In this novel, a freshly downsized New York City woman on the cusp of being divorced embarks on an Oregon adventure that combines Harry Potter vibes with Miss Marple–type murders and a champion alpaca.
Forty-five-year-old Gina Biletti, newly unemployed and separated—with thoughts of her soon-to-be ex frequently “flooding back, like a bout of acid reflux”—flies across the country to join her friend Danielle LaTour on one of her job assignments. Danielle owns a high-profile public-relations firm, and a client, Matthias Loneskum, is one of the “top three billionaires in the world, a titan in the tech world, but very eccentric.” No kidding; he has a secret, quaint English village–style hamlet in Oregon called Maidenwell, which Gina, Danielle, and a few others can only reach via an old-fashioned steam train that looks “like something out of Harry Potter, with red lacquered wood cars with gold trim.” Roughly 300 people live in self-sustaining Maidenwell, and the town is all atwitter because occurring there shortly is the “most significant alpaca auction in the last ten years,” where the champion Florrie will be sold. Whoever wins Florrie “will basically control the fate of the alpaca industry in North America.” Gina, Danielle, and the auction attendees stay at Haverford Hall, a mini-version of Downton Abbey and the home of Austrian Frau Loneskum, Matthias’ mother and Florrie’s owner.

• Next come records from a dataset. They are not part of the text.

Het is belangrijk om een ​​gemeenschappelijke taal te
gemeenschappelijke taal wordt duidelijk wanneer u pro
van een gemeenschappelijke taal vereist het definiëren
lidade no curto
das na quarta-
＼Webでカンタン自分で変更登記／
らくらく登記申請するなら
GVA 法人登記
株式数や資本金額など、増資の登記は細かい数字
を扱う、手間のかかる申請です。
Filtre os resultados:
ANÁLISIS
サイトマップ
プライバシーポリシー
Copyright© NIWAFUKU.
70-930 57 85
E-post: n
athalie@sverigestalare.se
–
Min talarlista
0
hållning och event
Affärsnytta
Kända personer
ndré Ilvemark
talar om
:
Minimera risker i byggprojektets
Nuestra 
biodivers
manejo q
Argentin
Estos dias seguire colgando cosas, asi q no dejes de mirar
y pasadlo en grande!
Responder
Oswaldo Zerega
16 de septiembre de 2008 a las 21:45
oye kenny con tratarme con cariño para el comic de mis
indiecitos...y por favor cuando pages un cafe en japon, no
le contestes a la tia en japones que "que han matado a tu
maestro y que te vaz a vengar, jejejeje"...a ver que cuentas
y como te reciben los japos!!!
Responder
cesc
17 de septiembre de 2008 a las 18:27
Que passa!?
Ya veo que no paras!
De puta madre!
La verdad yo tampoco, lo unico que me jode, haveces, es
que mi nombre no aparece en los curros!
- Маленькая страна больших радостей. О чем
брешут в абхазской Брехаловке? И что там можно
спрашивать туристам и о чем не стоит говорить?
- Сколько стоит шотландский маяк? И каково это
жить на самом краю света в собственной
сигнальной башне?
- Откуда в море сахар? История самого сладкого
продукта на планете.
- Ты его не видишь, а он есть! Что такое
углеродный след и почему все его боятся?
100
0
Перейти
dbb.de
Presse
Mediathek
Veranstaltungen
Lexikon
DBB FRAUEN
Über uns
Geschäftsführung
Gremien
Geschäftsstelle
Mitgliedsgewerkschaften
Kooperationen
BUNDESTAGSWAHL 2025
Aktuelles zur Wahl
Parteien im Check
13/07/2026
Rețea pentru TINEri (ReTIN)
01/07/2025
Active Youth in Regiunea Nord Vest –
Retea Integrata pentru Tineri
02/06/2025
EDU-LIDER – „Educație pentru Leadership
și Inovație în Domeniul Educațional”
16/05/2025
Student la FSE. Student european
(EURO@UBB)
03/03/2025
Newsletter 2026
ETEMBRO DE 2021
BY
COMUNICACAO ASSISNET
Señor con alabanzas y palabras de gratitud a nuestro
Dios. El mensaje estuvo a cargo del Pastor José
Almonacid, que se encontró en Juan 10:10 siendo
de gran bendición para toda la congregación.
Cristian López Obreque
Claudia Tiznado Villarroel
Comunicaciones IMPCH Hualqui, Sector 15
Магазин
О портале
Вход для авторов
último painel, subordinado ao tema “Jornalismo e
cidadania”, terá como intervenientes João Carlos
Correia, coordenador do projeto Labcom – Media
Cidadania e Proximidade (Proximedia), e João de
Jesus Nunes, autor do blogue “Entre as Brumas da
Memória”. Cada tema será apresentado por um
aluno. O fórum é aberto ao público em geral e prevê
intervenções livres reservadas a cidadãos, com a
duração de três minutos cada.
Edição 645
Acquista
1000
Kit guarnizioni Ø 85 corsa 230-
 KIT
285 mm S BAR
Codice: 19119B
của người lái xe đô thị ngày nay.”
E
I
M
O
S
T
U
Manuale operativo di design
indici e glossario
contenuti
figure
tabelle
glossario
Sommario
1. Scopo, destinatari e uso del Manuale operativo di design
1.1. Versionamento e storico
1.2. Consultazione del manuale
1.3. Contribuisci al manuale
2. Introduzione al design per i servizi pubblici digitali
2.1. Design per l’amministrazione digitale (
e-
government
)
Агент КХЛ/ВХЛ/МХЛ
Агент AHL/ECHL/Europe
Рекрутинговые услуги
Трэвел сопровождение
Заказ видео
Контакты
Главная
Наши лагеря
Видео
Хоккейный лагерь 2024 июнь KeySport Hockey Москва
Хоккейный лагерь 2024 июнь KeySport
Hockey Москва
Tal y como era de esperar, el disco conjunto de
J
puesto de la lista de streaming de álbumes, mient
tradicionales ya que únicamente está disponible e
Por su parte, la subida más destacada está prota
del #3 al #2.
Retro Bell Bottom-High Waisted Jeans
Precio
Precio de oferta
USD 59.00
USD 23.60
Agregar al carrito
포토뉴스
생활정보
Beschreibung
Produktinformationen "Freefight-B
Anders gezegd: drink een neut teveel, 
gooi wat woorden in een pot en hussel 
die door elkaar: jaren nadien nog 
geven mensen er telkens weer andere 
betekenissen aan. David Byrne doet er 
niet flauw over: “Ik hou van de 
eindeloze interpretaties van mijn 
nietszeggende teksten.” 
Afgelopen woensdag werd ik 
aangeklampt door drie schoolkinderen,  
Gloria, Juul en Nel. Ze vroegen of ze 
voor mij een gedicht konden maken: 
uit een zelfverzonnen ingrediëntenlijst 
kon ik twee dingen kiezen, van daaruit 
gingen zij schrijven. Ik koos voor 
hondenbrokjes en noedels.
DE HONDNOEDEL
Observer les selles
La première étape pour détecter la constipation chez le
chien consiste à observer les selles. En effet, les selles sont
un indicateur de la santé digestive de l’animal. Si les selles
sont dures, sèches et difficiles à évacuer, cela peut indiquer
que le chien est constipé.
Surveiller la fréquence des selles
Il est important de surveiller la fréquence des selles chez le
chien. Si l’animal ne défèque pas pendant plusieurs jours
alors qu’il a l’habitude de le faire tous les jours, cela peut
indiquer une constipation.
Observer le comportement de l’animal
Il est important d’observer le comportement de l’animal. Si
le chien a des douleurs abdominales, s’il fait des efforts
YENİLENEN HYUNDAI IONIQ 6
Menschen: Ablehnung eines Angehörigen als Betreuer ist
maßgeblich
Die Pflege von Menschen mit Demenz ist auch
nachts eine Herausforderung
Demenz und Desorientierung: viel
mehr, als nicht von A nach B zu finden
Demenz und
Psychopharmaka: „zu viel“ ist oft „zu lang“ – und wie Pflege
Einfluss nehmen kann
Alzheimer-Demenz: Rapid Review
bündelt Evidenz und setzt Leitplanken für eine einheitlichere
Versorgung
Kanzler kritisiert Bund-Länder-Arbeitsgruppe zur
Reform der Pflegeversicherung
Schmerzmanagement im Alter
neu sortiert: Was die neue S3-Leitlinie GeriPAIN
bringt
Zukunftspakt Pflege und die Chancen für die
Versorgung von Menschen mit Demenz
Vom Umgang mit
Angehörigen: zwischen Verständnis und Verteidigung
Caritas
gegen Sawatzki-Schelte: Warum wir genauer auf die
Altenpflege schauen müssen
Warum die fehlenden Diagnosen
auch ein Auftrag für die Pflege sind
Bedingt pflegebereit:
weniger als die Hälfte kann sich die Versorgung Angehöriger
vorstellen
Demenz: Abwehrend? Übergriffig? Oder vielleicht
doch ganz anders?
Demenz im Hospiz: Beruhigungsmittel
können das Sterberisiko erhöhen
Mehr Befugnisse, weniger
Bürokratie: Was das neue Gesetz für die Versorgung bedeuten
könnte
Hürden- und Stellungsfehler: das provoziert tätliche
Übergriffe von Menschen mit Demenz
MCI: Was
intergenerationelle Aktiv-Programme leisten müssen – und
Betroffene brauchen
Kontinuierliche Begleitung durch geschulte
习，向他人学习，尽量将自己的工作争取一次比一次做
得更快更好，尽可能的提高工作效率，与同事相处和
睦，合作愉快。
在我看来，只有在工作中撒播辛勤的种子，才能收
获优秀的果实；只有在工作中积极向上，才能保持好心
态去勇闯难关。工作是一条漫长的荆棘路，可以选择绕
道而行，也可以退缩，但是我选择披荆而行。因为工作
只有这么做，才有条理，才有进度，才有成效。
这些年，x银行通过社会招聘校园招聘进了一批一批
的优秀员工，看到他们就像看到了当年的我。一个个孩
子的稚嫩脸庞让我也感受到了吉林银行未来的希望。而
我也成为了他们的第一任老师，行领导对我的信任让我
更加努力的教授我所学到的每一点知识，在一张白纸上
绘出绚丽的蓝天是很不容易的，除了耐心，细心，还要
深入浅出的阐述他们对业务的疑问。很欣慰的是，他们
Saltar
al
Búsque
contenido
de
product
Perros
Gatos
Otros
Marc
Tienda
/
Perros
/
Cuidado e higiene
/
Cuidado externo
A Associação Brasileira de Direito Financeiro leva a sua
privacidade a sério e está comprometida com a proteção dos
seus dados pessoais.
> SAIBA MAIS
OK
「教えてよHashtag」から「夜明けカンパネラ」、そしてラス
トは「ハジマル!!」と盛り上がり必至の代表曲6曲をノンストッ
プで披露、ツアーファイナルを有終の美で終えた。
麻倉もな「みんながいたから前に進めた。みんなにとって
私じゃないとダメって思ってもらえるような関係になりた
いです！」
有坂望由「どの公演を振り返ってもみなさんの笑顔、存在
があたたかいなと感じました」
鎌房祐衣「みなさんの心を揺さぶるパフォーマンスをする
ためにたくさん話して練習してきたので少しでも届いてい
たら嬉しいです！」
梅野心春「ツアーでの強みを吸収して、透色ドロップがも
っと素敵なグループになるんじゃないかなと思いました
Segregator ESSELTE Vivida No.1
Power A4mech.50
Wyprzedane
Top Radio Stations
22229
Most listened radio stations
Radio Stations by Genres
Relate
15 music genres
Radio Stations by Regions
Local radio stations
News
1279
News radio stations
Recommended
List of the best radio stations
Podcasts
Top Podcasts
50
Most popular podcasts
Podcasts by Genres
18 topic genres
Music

The auction has created huge industry buzz, as alpaca wool is very valuable, and many of the bidders are at odds with one another. When a bidder shows up dead under suspicious circumstances, Gina assumes the auction is off. She guesses incorrectly, and soon there’s another corpse. This is a brisk, fun read that requires common sense to be put aside, not because of the murders or the auction, but because it assumes Maidenwell could be built and operated under the radar. Humor runs rampant, and dialogue can be crisp. The schooling on the alpaca industry is a bonus. And Wood’s descriptions can be amusing: An alpaca ranch owner “had a long neck and held herself upright, almost like she was posing for a photographer who wasn’t there.” Gina herself would approve of this book, as she says she enjoys mysteries—“Nothing too bloody, but I do like my twists.”
An entertaining mystery that should give readers the willies.